▸ **What is required**
With no edits of any kind, print each record that follows.

▸ **Information supplied**

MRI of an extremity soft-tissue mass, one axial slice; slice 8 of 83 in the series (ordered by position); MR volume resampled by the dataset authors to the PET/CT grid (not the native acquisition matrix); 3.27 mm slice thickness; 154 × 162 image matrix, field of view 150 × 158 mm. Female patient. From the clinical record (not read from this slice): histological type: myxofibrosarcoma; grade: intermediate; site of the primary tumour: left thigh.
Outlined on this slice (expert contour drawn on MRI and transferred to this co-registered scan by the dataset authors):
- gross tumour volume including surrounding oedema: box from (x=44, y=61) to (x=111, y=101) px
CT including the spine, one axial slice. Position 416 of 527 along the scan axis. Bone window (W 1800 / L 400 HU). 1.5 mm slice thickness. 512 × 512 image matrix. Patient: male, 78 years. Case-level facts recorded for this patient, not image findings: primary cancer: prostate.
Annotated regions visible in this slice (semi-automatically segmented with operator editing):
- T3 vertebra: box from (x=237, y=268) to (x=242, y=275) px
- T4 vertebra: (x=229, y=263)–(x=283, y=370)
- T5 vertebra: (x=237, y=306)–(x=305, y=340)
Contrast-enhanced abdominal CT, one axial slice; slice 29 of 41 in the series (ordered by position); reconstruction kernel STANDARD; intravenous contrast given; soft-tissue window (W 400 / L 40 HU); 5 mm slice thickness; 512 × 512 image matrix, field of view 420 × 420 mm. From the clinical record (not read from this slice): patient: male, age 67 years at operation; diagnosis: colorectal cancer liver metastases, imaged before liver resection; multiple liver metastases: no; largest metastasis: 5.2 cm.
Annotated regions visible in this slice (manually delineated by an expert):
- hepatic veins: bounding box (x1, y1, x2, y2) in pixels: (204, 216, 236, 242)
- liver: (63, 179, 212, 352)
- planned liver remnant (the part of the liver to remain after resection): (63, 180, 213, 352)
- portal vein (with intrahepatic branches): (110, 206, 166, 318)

▸ **Exercise solution**
MRI of an extremity soft-tissue mass, one axial slice; slice 8 of 83 in the series (ordered by position); MR volume resampled by the dataset authors to the PET/CT grid (not the native acquisition matrix); 3.27 mm slice thickness; 154 × 162 image matrix, field of view 150 × 158 mm. Female patient. From the clinical record (not read from this slice): histological type: myxofibrosarcoma; grade: intermediate; site of the primary tumour: left thigh.
Outlined on this slice (expert contour drawn on MRI and transferred to this co-registered scan by the dataset authors):
- gross tumour volume including surrounding oedema: box from (x=44, y=61) to (x=111, y=101) px
CT including the spine, one axial slice. Position 416 of 527 along the scan axis. Bone window (W 1800 / L 400 HU). 1.5 mm slice thickness. 512 × 512 image matrix. Patient: male, 78 years. Case-level facts recorded for this patient, not image findings: primary cancer: prostate.
Annotated regions visible in this slice (semi-automatically segmented with operator editing):
- T3 vertebra: box from (x=237, y=268) to (x=242, y=275) px
- T4 vertebra: (x=229, y=263)–(x=283, y=370)
- T5 vertebra: (x=237, y=306)–(x=305, y=340)
Contrast-enhanced abdominal CT, one axial slice; slice 29 of 41 in the series (ordered by position); reconstruction kernel STANDARD; intravenous contrast given; soft-tissue window (W 400 / L 40 HU); 5 mm slice thickness; 512 × 512 image matrix, field of view 420 × 420 mm. From the clinical record (not read from this slice): patient: male, age 67 years at operation; diagnosis: colorectal cancer liver metastases, imaged before liver resection; multiple liver metastases: no; largest metastasis: 5.2 cm.
Annotated regions visible in this slice (manually delineated by an expert):
- hepatic veins: bounding box (x1, y1, x2, y2) in pixels: (204, 216, 236, 242)
- liver: (63, 179, 212, 352)
- planned liver remnant (the part of the liver to remain after resection): (63, 180, 213, 352)
- portal vein (with intrahepatic branches): (110, 206, 166, 318)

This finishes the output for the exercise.